Parade Magazine is apologizing for a design flub that paired a Nazi battleship with an award winning U.S. Navy chef, the magazine’s top editor told USNI News on Monday.
The story featured Senior Chief Culinary Specialist Derrick Davenport, a chef for the Joint Chiefs Chairman, who won the gold medal in the March 38th Annual Military Culinary Arts Competition at Fort Lee, Va.
But topping the heart warming tale of Davenport’s rise to the gold from the broom closet sized kitchen of the attack sub USS Annapolis (SSN-760) was a collection of ship silhouettes that included the most notorious Nazi battleships of World War II – the Bismarck-class.
“Mea culpa,” wrote Parade editorial director Maggie Murphy in an email to USNI News.
“I regret we didn’t dig deeper into the exact descriptions of the graphics we used for our story on Derrick Davenport this past Sunday.”
The silhouette was first picked out as a Bismarck-class ship by Christopher P. Cavas, naval writer for Defense News on Sunday.
A Parade spokesperson told USNI News the designer assembling images pulled the silhouette from a collection of, “naval images that didn’t distinguish between U.S. and foreign ships.”

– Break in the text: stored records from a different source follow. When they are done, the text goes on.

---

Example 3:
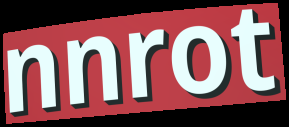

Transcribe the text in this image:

nnrot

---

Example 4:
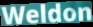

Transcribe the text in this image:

Weldon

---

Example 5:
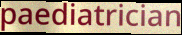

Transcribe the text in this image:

paediatrician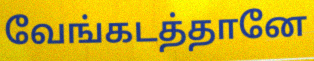
வேங்கடத்தானேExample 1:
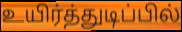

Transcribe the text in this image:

உயிர்த்துடிப்பில்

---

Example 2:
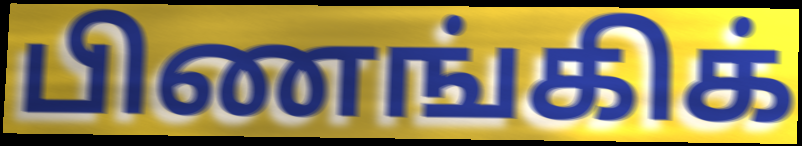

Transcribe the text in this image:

பிணங்கிக்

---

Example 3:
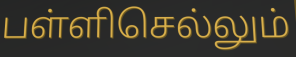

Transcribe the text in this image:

பள்ளிசெல்லும்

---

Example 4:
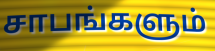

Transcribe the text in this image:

சாபங்களும்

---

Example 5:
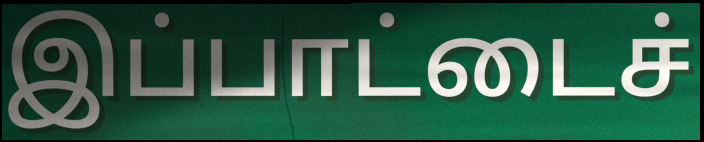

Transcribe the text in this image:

இப்பாட்டைச்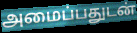
அமைப்பதுடன்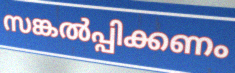
സങ്കൽപ്പിക്കണംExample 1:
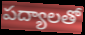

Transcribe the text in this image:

పద్యాలతో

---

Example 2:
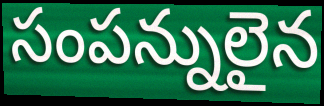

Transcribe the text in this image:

సంపన్నులైన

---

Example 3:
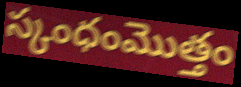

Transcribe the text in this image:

స్కంధంమొత్తం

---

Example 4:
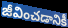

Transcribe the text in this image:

జీవించడానికీ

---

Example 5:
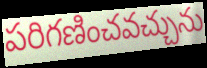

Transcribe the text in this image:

పరిగణించవచ్చును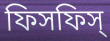
ফিসফিস্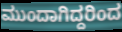
ಮುಂದಾಗಿದ್ದರಿಂದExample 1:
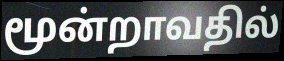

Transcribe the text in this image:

மூன்றாவதில்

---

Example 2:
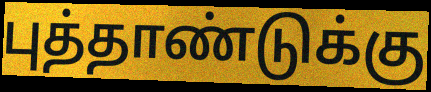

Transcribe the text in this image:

புத்தாண்டுக்கு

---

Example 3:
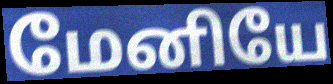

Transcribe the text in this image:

மேனியே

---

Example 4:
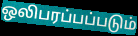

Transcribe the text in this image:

ஒலிபரப்பப்படும்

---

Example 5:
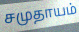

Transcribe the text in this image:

சமுதாயம்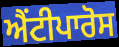
ਐਂਟੀਪਾਰੋਸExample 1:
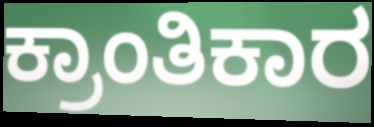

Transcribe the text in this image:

ಕ್ರಾಂತಿಕಾರ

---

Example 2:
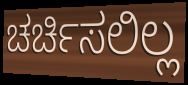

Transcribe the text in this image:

ಚರ್ಚಿಸಲಿಲ್ಲ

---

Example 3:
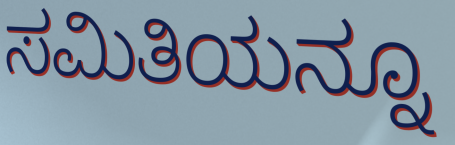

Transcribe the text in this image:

ಸಮಿತಿಯನ್ನೂ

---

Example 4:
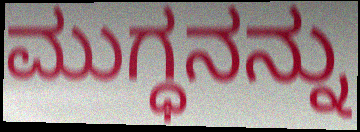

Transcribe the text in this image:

ಮುಗ್ಧನನ್ನು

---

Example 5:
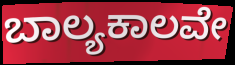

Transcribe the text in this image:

ಬಾಲ್ಯಕಾಲವೇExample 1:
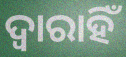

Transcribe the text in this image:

ଦ୍ୱାରାହିଁ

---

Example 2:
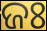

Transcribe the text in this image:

ଜଃ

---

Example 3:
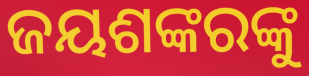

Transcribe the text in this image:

ଜୟଶଙ୍କରଙ୍କୁ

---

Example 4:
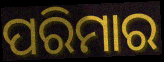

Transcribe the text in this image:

ପରିମାର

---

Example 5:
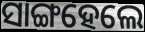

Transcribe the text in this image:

ସାଙ୍ଗହେଲେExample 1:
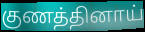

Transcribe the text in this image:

குணத்தினாய்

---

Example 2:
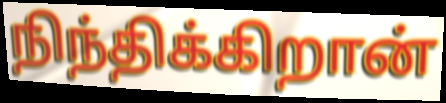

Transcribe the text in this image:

நிந்திக்கிறான்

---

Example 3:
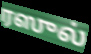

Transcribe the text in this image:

ரஸுல்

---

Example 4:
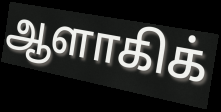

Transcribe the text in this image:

ஆளாகிக்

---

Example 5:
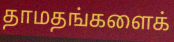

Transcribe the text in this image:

தாமதங்களைக்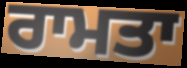
ਰਾਮਤਾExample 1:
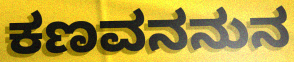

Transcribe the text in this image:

ಕಣವನನುನ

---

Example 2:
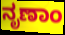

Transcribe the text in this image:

ನೃಣಾಂ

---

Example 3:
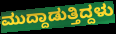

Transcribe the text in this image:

ಮುದ್ದಾಡುತ್ತಿದ್ದಳು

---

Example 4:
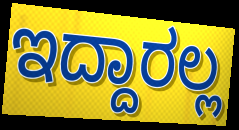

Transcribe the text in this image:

ಇದ್ದಾರಲ್ಲ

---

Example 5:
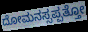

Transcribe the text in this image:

Bismarck, and sister ship Tirpitz, were the pinnacle of Nazi naval might at the start of World War II. Bismarck was famously sunk in 1941 after a short career of harassing Allied supply lines in the Atlantic and sinking the British Royal Navy’s HMS Hood. Royal Air Force bombers sank Tirpitz in 1944.
For Parade’s part, Murphy hoped the mistake would not overshadow the story’s main focus.
“We hope you’ll join us in celebrating the accomplishments of the Navy’s Derrick Davenport and his colleagues, and move on,” Murphy wrote to USNI News.
Parade isn’t alone in misidentifying ships. In September, organizers of the Democratic National Convention in Charlotte, N.C. displayed images of Russian warships during a tribute to veterans.